Personal information
- Full name: Fabio Renato Rojas Prieto
- Date of birth: 4 August 1999 (age 26)
- Place of birth: Comas, Peru
- Height: 1.79 m (5 ft 10 in)
- Position(s): Centre-back, Right-back

Team information
- Current team: Atlético Grau
- Number: 16

Youth career
- 0000–2011: Cantolao
- 2011–2017: Alianza Lima

Senior career*
- Years: Team / Apps / (Gls)
- 2019–2023: Alianza Lima / 29 / (1)
- 2019: → UTC Cajamarca (loan) / 19 / (0)
- 2020: → Ayacucho (loan) / 23 / (0)
- 2023: → Atlético Grau (loan) / 17 / (0)
- 2024–: Atlético Grau / 30 / (0)

International career
- 2013: Peru U15
- 2017: Peru U18
- 2018–2019: Peru U20 / 4 / (0)

= Fabio Rojas (footballer) =

Peruvian footballer (born 1999)

Fabio Renato Rojas Prieto (born 4 August 1999) is a Peruvian footballer who plays as a centre-back or right-back for Peruvian Primera División side Atlético Grau.

==Career==
===Club career===
Rojas started playing football at the age of five and later joined Alianza Lima from Academia Deportiva Cantolao in 2011.

He was promoted to the first on 30 March 2017 and on 9 April 2017, 17-year old Rojas got his official debut as a starter for Alianza against Juan Aurich. He played a total of three games in the 2017 season. In the following season, Rojas made no appearances for the first team but was a regular starter of the club's reserve team. To gain some experience, he was loaned out to UTC Cajamarca for the 2019 season.

Despite a successful loan spell at UTC with 19 appearances in the Peruvian Primera División, he was loaned out to Ayacucho FC for the 2020 season.

After two seasons at Alianza Lima after his loan spells at UTS and Ayacucho, Rojas was once again loaned out, this time ahead of the 2023 season, to Atlético Grau for the rest of the year.

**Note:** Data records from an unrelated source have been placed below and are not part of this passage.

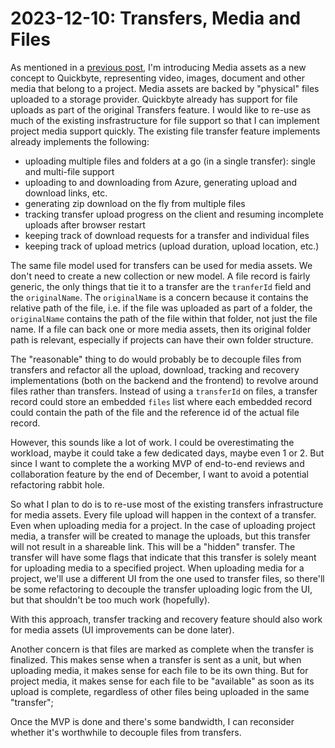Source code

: # 2023-12-10: Transfers, Media and Files

As mentioned in a [previous post](2023-12-08-brainstroming-project-reviews.md), I'm introducing Media assets as a new concept to Quickbyte, representing video, images, document and other media that belong to a project. Media assets are backed by "physical" files uploaded to a storage provider. Quickbyte already has support for file uploads as part of the original Transfers feature. I would like to re-use as much of the existing insfrastructure for file support so that I can implement project media support quickly. The existing file transfer feature implements already implements the following:
- uploading multiple files and folders at a go (in a single transfer): single and multi-file support
- uploading to and downloading from Azure, generating upload and download links, etc.
- generating zip download on the fly from multiple files
- tracking transfer upload progress on the client and resuming incomplete uploads after browser restart
- keeping track of download requests for a transfer and individual files
- keeping track of upload metrics (upload duration, upload location, etc.)

The same file model used for transfers can be used for media assets. We don't need to create a new collection or new model. A file record is fairly generic, the only things that tie it to a transfer are the `tranferId` field and the `originalName`. The `originalName` is a concern because it contains the relative path of the file, i.e. if the file was uploaded as part of a folder, the `originalName` contains the path of the file within that folder, not just the file name. If a file can back one or more media assets, then its original folder path is relevant, especially if projects can have their own folder structure.

The "reasonable" thing to do would probably be to decouple files from transfers and refactor all the upload, download, tracking and recovery implementations (both on the backend and the frontend) to revolve around files rather than transfers. Instead of using a `transferId` on files, a transfer record could store an embedded `files` list where each embedded record could contain the path of the file and the reference id of the actual file record.

However, this sounds like a lot of work. I could be overestimating the workload, maybe it could take a few dedicated days, maybe even 1 or 2. But since I want to complete the a working MVP of end-to-end reviews and collaboration feature by the end of December, I want to avoid a potential refactoring rabbit hole.

So what I plan to do is to re-use most of the existing transfers infrastructure for media assets. Every file upload will happen in the context of a transfer. Even when uploading media for a project. In the case of uploading project media, a transfer will be created to manage the uploads, but this transfer will not result in a shareable link. This will be a "hidden" transfer. The transfer will have some flags that indicate that this transfer is solely meant for uploading media to a specified project. When uploading media for a project, we'll use  a different UI from the one used to transfer files, so there'll be some refactoring to decouple the transfer uploading logic from the UI, but that shouldn't be too much work (hopefully).

With this approach, transfer tracking and recovery feature should also work for media assets (UI improvements can be done later).

Another concern is that files are marked as complete when the transfer is finalized. This makes sense when a transfer is sent as a unit, but when uploading media, it makes sense for each file to be its own thing. But for project media, it makes sense for each file to be "available" as soon as its upload is complete, regardless of other files being uploaded in the same "transfer";

Once the MVP is done and there's some bandwidth, I can reconsider whether it's worthwhile to decouple files from transfers.
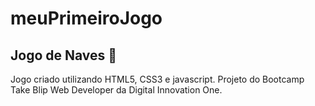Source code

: # meuPrimeiroJogo
## Jogo de Naves 🚁
Jogo criado utilizando HTML5, CSS3 e javascript. Projeto do Bootcamp Take Blip Web Developer da Digital Innovation One.
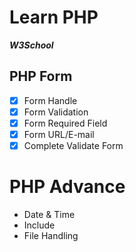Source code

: # Learn PHP
***W3School***

## PHP Form
- [x] Form Handle
- [x] Form Validation
- [x] Form Required Field
- [x] Form URL/E-mail
- [x] Complete Validate Form
  
# PHP Advance
- Date & Time
- Include
- File Handling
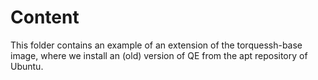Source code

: # Content

This folder contains an example of an extension of the torquessh-base image,
where we install an (old) version of QE from the apt repository of Ubuntu.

He left Grau at the end of the year and returned to Alianza.

Ahead of the 2024 season, it was confirmed that Rojas would continue at Atlético Grau.

===International career===
In 2014, Rojas was a part of the Peruvian U15 national team, who won gold in the 2014 Summer Youth Olympics in Nanjing and in 2017, he was also a part of the U18 national team.

Rojas was called up for the Peruvian U20 national team in January 2019 who was going to play in the 2019 South American U-20 Championship. Rojas was also the captain of the U20 team.

==Personal life==
Rojas' uncle is the former Deportivo de La Coruña forward William Huapaya.